Tak Hiraukan Peringatan, Anggota BEM UI Tewas Tertabrak Kereta di Depok

"Dari masinis penjaga palang pintu perlintasan sudah dikasih tanda peringatan dan meneriaki ada kereta sudah dekat, namun dari keterangan saksi bahwa korban malah tetap menyeberang. Tidak sempat menghindar langsung ketabrak dan keseret hingga sejauh 25 meter," kata Kapolsek Beji Kompol Agus Khaeron, Kamis (20/1).

Nur Fauziah
Oleh Nur Fauziah - Reporter
Tak Hiraukan Peringatan, Anggota BEM UI Tewas Tertabrak Kereta di Depok
Perlintasan Kerata Api di Kebayoran Lama. ©2013 merdeka.com/arie basuki

Seorang mahasiswi Universitas Indonesia (UI) tewas tertabrak kereta saat menyeberang di perlintasan kereta rel listrik (KRL) Stasiun Pondok Cina, Kecamatan Beji, Depok. Korban tertabrak KRL yang melintas dari arah Jakarta menuju Bogor. Korban sempat terseret hingga 25 meter.

Korban bernama Bonita (24). Dia adalah mahasiswa jurusan Fakultas Farmasi. Diduga, korban terburu-buru menyeberang dan tidak menghiraukan peringatan penjaga perlintasan.

"Dari masinis penjaga palang pintu perlintasan sudah dikasih tanda peringatan dan meneriaki ada kereta sudah dekat, namun dari keterangan saksi bahwa korban malah tetap menyeberang. Tidak sempat menghindar langsung ketabrak dan keseret hingga sejauh 25 meter," kata Kapolsek Beji Kompol Agus Khaeron, Kamis (20/1).
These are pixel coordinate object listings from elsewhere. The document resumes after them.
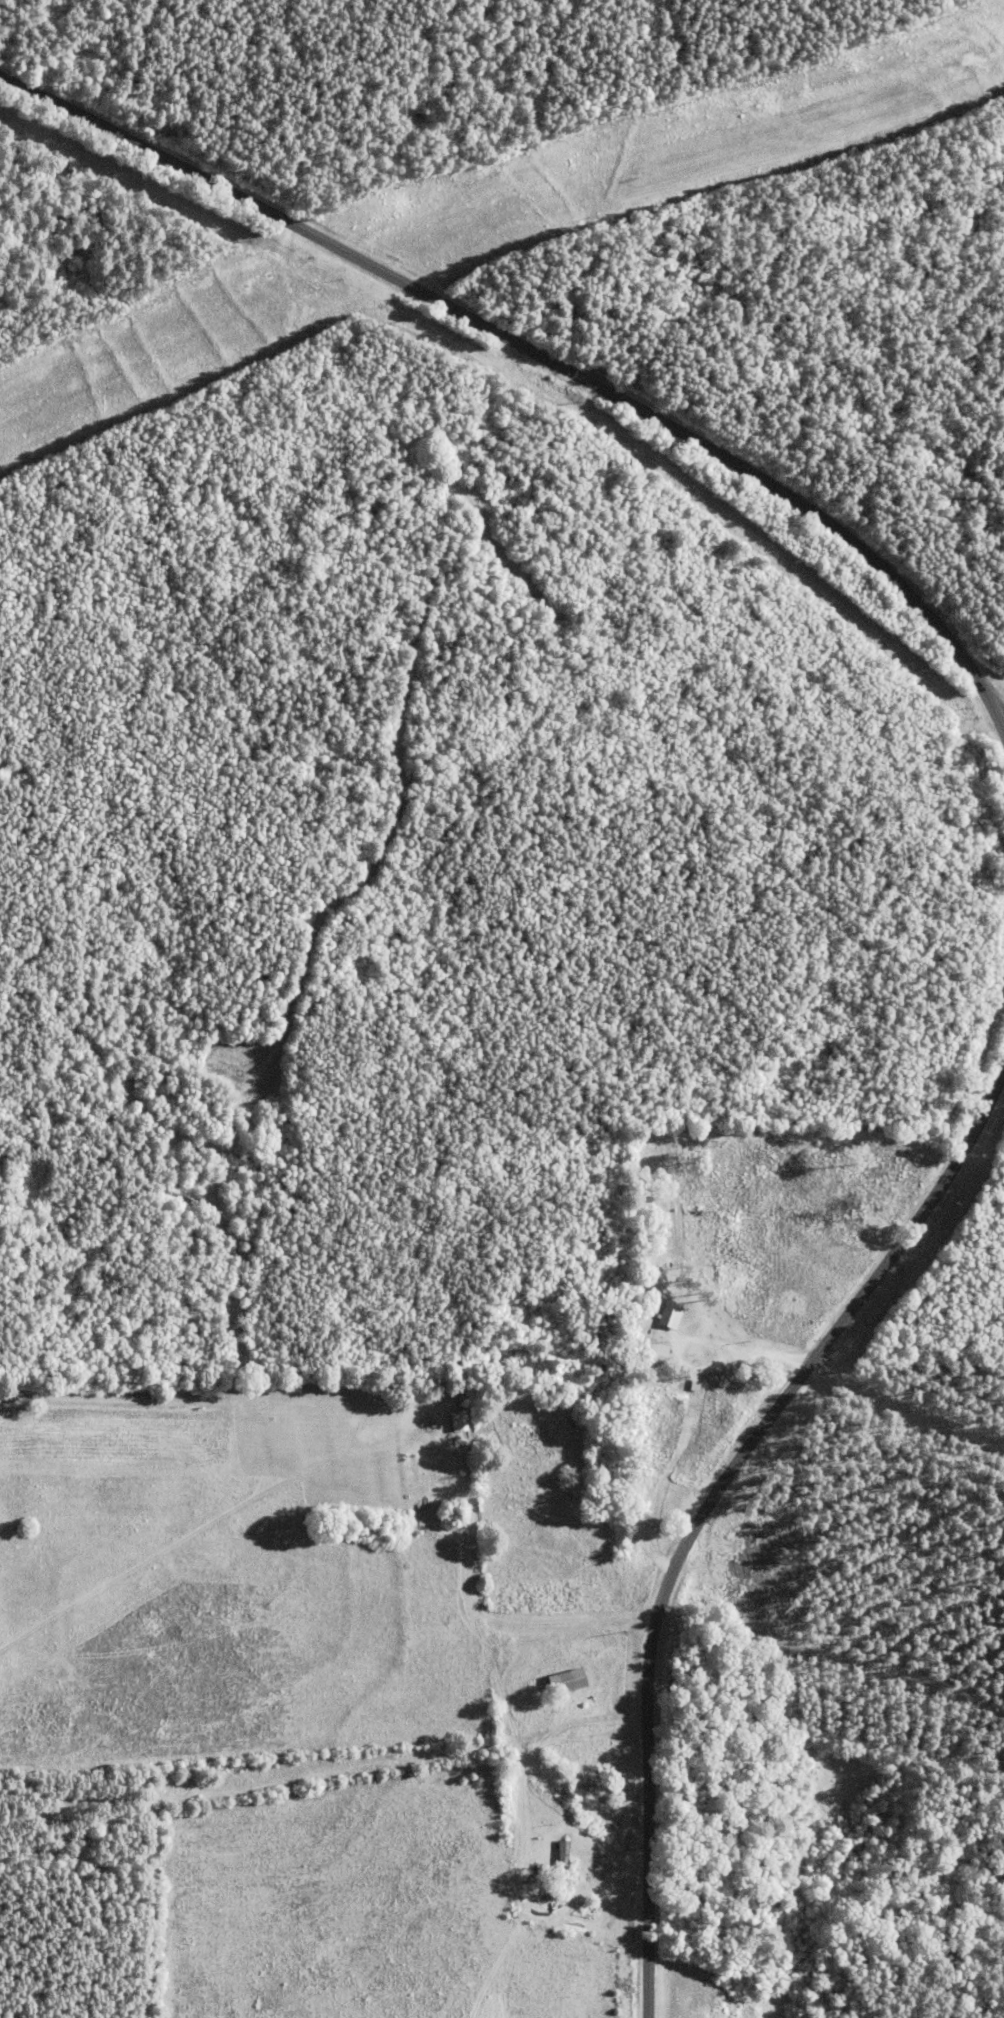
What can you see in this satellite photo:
road: (524, 348)
road: (999, 702)
road: (999, 713)
building: (660, 1316)
building: (641, 1355)
building: (449, 1422)
road: (702, 1498)
building: (556, 1680)
building: (550, 1864)

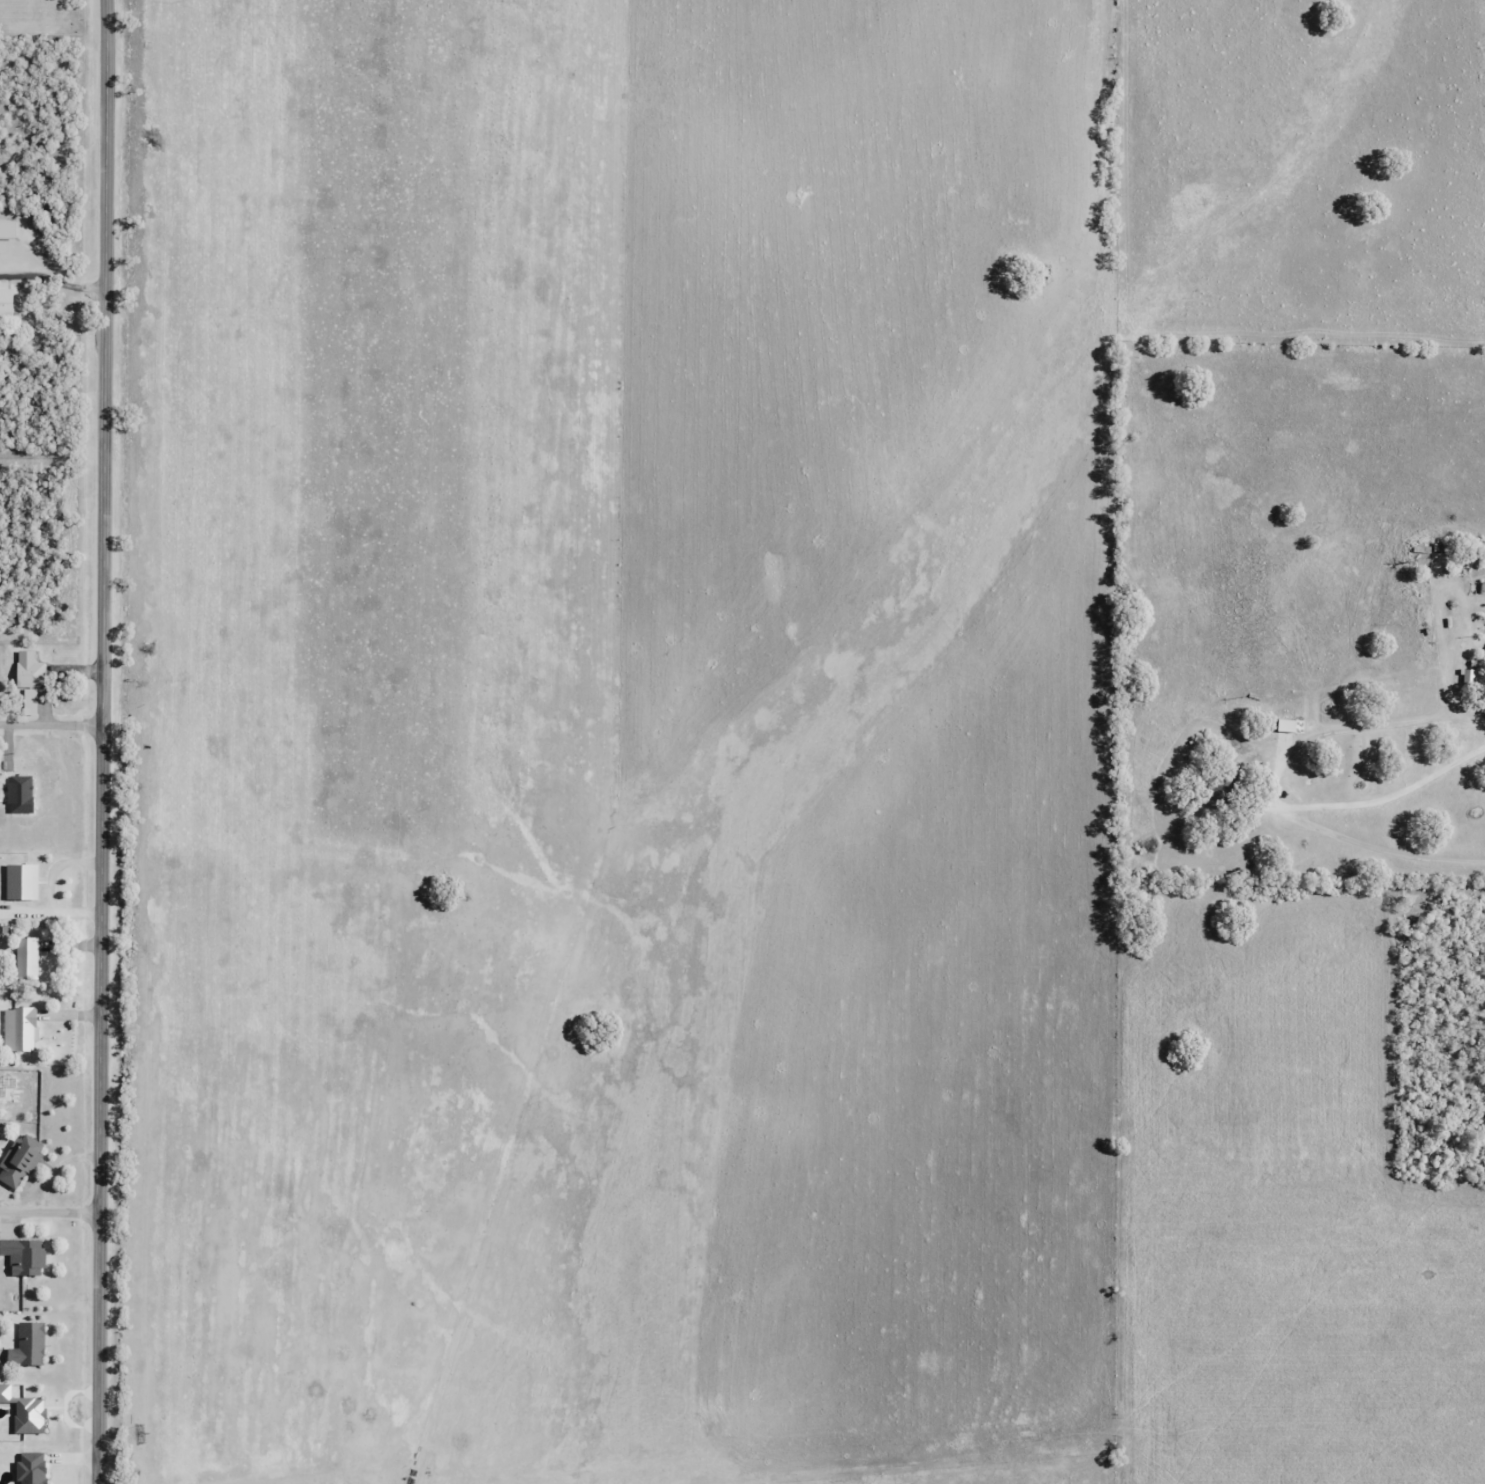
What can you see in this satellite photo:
building: (7, 229)
building: (5, 300)
building: (28, 677)
road: (52, 725)
road: (104, 742)
road: (1282, 809)
building: (25, 958)
building: (19, 1028)
building: (18, 1159)
road: (51, 1212)
building: (24, 1256)
building: (27, 1345)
Dari keterangan yang didapat, petugas sudah menutup palang pintu. Namun korban masih saja menyeberang.

"Korban ketabrak kereta commuter line 1676 jurusan Jakarta - Bogor. Jasad korban terseret sejauh 25 meter hingga sampai peron Stasiun Pondok Cina sampai jasad korban tidak bisa dikenali," ungkapnya.

Korban pun dievakuasi. Barang milik korban sudah diamankan berupa dua buah ponsel dan satu buah dompet.

"Barang bawaan korban yang tercecer di lokasi sudah kita amankan dan dibawa ke Polsek. Kartu Identitas korban yang kita temukan ada kartu Tanda pengenal ID korban sebagai anggota BEM UI Fakultas Farmasi staf departemen seni dan budaya," katanya.